Your objective.
Return verbatim the lines of the material below, beginning with the line containing "genus: Baeolophus" and continuing through the line containing "genus: Oryctolagus".

Data provided.
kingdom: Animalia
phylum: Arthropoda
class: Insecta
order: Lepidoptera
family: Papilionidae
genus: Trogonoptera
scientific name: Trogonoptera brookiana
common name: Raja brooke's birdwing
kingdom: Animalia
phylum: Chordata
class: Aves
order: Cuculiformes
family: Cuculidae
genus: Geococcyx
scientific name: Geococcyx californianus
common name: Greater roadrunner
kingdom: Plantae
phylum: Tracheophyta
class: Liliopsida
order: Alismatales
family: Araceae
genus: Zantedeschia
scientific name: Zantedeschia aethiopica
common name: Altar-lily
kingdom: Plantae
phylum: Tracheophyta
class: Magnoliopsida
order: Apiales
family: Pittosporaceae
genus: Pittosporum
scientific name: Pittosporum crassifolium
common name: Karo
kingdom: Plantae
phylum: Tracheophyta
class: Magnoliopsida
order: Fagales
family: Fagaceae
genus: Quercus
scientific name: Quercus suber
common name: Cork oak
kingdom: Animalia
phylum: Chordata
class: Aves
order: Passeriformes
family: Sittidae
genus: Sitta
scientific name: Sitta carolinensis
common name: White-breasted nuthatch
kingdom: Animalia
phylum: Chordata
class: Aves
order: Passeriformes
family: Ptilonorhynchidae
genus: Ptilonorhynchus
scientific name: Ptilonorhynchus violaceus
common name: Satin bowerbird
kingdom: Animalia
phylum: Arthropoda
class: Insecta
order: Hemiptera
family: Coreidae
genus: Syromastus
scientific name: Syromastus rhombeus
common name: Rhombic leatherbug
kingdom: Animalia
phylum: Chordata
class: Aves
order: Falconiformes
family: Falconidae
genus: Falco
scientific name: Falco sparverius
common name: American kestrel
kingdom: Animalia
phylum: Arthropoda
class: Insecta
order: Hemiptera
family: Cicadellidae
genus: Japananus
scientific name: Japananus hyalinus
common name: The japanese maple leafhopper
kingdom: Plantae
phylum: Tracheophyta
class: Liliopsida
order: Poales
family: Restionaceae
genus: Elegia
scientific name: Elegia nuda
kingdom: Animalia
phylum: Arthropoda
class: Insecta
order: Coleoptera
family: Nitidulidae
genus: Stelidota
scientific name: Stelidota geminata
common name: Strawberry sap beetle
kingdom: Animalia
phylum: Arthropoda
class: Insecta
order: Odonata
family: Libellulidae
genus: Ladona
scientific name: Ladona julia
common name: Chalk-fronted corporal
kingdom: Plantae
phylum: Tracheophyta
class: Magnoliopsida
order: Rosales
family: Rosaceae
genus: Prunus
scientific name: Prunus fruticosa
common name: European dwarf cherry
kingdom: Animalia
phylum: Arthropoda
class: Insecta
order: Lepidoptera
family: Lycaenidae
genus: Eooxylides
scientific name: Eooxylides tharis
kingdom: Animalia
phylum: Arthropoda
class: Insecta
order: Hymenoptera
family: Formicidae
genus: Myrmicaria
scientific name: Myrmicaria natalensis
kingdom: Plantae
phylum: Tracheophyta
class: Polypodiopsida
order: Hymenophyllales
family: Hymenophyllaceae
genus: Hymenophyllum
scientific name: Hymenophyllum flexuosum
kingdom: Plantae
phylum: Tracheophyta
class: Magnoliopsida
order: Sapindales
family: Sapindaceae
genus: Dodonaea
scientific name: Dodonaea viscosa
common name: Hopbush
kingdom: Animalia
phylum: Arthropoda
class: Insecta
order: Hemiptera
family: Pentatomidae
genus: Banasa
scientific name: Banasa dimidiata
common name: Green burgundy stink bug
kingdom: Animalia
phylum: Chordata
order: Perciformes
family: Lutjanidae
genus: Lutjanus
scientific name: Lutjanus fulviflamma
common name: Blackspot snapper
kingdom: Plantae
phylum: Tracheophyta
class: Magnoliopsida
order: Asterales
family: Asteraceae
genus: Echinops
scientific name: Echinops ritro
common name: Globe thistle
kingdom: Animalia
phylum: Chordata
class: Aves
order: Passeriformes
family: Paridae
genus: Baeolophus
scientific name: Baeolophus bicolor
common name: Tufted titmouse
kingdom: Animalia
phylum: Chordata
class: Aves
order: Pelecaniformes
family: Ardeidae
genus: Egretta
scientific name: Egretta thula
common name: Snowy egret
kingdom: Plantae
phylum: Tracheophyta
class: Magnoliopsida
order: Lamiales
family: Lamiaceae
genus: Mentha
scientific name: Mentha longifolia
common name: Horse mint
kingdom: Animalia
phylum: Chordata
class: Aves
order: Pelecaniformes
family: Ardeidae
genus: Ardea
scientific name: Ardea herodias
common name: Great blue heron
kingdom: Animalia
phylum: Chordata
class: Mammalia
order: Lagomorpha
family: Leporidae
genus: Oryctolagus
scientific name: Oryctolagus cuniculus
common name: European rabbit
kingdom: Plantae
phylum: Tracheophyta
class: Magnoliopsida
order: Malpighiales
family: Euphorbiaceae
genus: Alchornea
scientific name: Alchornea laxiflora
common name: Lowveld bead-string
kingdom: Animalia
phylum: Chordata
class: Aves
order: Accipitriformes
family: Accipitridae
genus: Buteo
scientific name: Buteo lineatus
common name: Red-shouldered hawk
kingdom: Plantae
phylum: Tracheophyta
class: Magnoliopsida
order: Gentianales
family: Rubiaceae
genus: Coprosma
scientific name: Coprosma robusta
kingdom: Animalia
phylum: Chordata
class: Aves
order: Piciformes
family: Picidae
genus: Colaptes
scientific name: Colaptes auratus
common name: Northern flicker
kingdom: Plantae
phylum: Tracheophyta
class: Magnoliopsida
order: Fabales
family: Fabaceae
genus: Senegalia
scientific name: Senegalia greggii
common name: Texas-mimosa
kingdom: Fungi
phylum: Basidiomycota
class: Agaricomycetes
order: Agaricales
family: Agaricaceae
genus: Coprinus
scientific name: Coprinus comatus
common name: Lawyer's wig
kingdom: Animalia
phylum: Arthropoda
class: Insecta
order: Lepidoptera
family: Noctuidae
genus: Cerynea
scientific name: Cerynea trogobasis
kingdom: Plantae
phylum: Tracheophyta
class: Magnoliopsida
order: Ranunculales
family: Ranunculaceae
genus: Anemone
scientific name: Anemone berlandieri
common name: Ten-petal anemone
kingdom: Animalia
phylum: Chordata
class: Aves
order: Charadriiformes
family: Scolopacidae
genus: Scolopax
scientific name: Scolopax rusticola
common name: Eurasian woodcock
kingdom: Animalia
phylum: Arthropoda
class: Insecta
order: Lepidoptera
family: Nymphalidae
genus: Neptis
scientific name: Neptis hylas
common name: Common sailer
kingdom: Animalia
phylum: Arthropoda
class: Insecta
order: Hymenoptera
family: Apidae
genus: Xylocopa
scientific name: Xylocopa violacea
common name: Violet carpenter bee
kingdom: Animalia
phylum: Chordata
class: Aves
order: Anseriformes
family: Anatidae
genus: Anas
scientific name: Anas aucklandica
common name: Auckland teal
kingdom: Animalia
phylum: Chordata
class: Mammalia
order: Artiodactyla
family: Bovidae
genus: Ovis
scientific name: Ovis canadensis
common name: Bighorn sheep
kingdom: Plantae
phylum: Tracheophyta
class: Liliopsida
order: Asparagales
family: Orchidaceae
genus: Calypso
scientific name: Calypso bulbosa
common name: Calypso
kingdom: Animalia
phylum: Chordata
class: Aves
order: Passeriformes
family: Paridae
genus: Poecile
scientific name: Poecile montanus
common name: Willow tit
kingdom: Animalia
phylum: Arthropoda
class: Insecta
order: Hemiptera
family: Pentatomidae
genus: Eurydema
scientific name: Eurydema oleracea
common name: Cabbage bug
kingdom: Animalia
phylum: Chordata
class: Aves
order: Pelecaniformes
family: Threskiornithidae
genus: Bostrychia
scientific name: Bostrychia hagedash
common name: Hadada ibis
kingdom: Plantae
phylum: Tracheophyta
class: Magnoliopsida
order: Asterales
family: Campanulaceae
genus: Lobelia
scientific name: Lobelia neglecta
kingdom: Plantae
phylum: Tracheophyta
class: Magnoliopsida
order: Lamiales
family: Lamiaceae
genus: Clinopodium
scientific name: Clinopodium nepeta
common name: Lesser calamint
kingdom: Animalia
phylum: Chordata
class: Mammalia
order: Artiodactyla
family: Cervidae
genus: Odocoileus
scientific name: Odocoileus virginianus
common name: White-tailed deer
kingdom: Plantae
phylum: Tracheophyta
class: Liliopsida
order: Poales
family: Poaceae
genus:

Response to this exercise.
genus: Baeolophus
scientific name: Baeolophus bicolor
common name: Tufted titmouse
kingdom: Animalia
phylum: Chordata
class: Aves
order: Pelecaniformes
family: Ardeidae
genus: Egretta
scientific name: Egretta thula
common name: Snowy egret
kingdom: Plantae
phylum: Tracheophyta
class: Magnoliopsida
order: Lamiales
family: Lamiaceae
genus: Mentha
scientific name: Mentha longifolia
common name: Horse mint
kingdom: Animalia
phylum: Chordata
class: Aves
order: Pelecaniformes
family: Ardeidae
genus: Ardea
scientific name: Ardea herodias
common name: Great blue heron
kingdom: Animalia
phylum: Chordata
class: Mammalia
order: Lagomorpha
family: Leporidae
genus: Oryctolagus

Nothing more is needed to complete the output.